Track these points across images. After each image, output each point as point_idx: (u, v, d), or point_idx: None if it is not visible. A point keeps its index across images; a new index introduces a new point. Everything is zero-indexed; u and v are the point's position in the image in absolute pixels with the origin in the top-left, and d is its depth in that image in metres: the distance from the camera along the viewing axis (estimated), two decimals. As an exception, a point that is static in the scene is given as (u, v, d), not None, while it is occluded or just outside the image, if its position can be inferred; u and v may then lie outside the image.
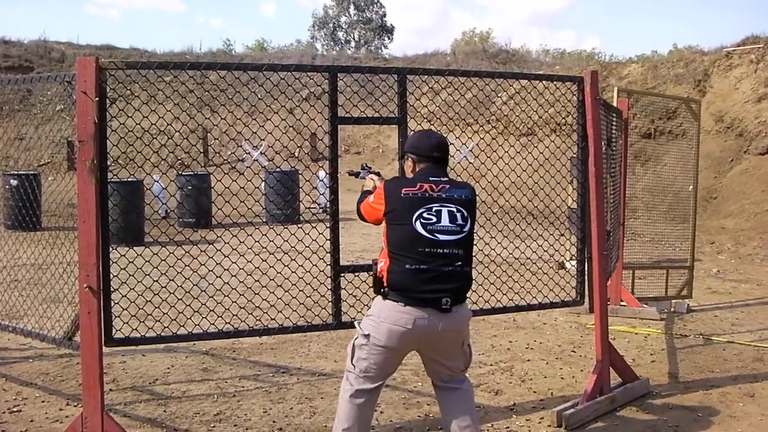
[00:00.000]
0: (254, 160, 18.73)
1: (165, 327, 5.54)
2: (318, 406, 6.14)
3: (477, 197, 4.75)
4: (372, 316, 4.53)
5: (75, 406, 6.08)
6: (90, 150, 4.66)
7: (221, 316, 5.45)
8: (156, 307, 5.41)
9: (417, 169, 4.73)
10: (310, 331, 6.08)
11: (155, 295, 5.26)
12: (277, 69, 5.66)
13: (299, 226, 6.07)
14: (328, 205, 5.74)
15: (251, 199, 5.98)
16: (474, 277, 4.64)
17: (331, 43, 59.73)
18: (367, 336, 4.50)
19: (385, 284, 4.47)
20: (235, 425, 5.76)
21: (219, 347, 7.71)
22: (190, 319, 5.41)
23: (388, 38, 61.19)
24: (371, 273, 4.91)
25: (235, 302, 5.49)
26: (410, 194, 4.51)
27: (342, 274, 5.56)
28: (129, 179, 15.21)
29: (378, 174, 5.45)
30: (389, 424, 5.82)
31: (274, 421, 5.84)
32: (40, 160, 25.63)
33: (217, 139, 26.18)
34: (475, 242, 4.71)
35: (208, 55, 37.75)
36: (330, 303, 5.53)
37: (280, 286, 5.74)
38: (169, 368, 7.15)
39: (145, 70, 5.22)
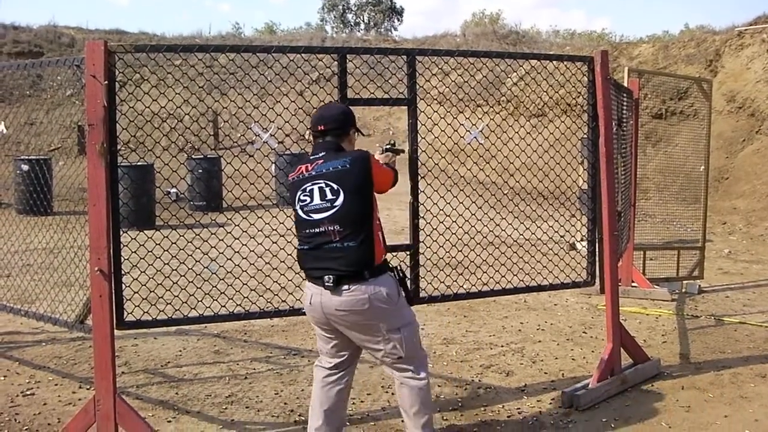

**TASK REQUIREMENTS:**
From the line with "24: (371, 273, 4.91)" to the last line of the material, both inclusive, set down every line exactly and nothing else; omit pictures.

**RESPONSE AREA:**
24: (371, 273, 4.91)
25: (235, 302, 5.49)
26: (410, 194, 4.51)
27: (342, 274, 5.56)
28: (129, 179, 15.21)
29: (378, 174, 5.45)
30: (389, 424, 5.82)
31: (274, 421, 5.84)
32: (40, 160, 25.63)
33: (217, 139, 26.18)
34: (475, 242, 4.71)
35: (208, 55, 37.75)
36: (330, 303, 5.53)
37: (280, 286, 5.74)
38: (169, 368, 7.15)
39: (145, 70, 5.22)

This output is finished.